También me acuerdo que para los místicos el mar simboliza el mundo y el corazón humano. Es increíble, pero puedo citar a Aelred de Rievaulx, sabio del siglo XII, que creía que el mar se sitúa entre Dios y nosotros: unos se ahogan, otros cruzan. Para atravesarlo es necesario contar con un navío para recorrer el camino y llegar a buen destino. ¿Se habrá referido a este camino dorado que estoy viendo?

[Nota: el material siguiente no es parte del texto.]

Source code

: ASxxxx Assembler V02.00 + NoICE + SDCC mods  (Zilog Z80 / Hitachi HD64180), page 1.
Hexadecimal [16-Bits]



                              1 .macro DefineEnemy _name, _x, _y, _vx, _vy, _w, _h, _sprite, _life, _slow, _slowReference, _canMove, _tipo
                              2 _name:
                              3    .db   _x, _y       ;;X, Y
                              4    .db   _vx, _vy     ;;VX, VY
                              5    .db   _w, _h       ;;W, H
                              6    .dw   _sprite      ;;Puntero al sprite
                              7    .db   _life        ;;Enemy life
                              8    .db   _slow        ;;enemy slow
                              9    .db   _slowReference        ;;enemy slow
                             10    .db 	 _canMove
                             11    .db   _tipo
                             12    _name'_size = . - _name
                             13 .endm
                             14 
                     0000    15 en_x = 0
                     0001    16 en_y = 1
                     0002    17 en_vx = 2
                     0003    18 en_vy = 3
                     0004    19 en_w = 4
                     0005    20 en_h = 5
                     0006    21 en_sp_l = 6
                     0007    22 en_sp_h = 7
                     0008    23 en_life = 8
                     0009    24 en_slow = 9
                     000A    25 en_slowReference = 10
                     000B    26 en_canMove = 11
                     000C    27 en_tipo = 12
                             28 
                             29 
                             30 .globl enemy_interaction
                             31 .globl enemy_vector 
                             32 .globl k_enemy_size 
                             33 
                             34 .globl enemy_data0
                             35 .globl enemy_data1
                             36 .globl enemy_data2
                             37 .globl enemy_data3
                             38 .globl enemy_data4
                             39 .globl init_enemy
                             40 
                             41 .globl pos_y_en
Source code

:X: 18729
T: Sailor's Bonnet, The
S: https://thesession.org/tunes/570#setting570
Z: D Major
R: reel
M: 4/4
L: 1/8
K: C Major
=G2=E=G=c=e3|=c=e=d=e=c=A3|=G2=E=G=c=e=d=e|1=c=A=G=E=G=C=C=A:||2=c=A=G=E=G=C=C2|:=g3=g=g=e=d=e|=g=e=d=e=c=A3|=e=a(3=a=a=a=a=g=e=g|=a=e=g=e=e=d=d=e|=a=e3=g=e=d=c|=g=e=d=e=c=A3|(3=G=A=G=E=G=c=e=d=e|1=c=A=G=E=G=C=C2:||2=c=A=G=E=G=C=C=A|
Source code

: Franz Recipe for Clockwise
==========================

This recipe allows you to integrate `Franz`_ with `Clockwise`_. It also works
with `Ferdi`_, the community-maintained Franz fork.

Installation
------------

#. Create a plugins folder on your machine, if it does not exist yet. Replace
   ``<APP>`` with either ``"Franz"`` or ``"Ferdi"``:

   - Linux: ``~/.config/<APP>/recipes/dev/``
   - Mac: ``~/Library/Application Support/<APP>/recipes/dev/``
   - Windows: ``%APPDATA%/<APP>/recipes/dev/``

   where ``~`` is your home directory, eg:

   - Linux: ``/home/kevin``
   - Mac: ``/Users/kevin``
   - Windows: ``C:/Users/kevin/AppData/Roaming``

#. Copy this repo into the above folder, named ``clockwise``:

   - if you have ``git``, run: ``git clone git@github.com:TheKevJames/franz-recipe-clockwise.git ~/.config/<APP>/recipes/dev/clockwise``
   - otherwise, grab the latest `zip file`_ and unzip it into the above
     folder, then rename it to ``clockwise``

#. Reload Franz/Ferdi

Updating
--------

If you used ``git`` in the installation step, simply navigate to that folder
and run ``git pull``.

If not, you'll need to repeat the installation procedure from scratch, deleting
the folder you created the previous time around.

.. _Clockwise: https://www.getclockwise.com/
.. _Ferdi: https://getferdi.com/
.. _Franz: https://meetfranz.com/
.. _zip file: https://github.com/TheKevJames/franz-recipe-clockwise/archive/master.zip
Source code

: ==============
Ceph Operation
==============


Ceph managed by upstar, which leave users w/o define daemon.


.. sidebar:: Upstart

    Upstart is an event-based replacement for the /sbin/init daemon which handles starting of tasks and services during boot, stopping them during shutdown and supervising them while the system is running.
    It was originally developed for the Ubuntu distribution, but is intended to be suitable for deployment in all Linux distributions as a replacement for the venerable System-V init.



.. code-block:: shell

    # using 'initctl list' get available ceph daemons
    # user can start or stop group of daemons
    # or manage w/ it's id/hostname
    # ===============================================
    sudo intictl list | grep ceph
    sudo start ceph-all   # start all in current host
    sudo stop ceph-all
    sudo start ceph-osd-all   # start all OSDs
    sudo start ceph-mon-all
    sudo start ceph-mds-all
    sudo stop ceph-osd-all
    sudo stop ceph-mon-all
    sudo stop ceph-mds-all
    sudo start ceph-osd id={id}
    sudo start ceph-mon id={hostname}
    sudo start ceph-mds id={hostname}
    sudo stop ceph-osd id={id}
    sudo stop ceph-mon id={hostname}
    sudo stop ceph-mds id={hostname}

En el Apocalipsis, Juan canta sobre el mundo nuevo en el que no habrá penas ni llantos, se enjugaran las lágrimas y el mar ya no existirá. ¿Cómo podrán dejar de haber mortificaciones si el mar ya no está? Tal vez sea que en esas aguas convergen la vida y la muerte, que a ellas llegan los dioses y sus seres gobernados. El mar goza de ese don divino de dar y crear vida pero también de quitarla.

Por las noches me entretengo mirando en los remansos de las olas el reflejo de las estrellas cayendo del cielo. Me quedo varias horas luchando con los pensamientos, algunos los rescato del agua y otros los tiro al mar. Llegan aires de Comala. La Bahía de Santa Lucía es una gran alcancía donde se han quedado muchos recuerdos guardados.

El amanecer, la mañana, el mediodía, el atardecer, el ocaso, la noche, siempre los mismos pero la diferencia está. La brisa salada, el aire, a veces suave otras violento, unas silenciosa y otras con un murmullo silbante, como si fuera una melodía que quiere revelar el secreto de la vida. El mar es grande y siento que la eternidad me mira, como si me advirtiera que algo está a punto de suceder, como si alguien estuviera a punto de revivir.

Dicen que en el Mar el Hombre encuentra revelaciones. Espero que me pase como a Morann, el hijo del rey usurpador Cairpre: el pequeño fue arrojado al mar con el rostro tapado por una careta para que no lo pudieran identificar. Pero el agua rompe la máscara. Las olas, azoradas al darse cuenta de quién se trata, lo llevan con suavidad a la playa. El niño es recogido por pescadores y, ya sin nada que le cubra la cara, descubren su identidad y se convierte en un gran gobernante. Todo vuelve a su lugar.

Miro al mar, de noche y de día para ver si de esta contemplación logro encontrar la fortaleza que me lleve, no a recordar anécdotas y frases, sino a toparme de frente con mi verdadero rostro y, por fin, poder decir sin locuras: yo sé quién soy.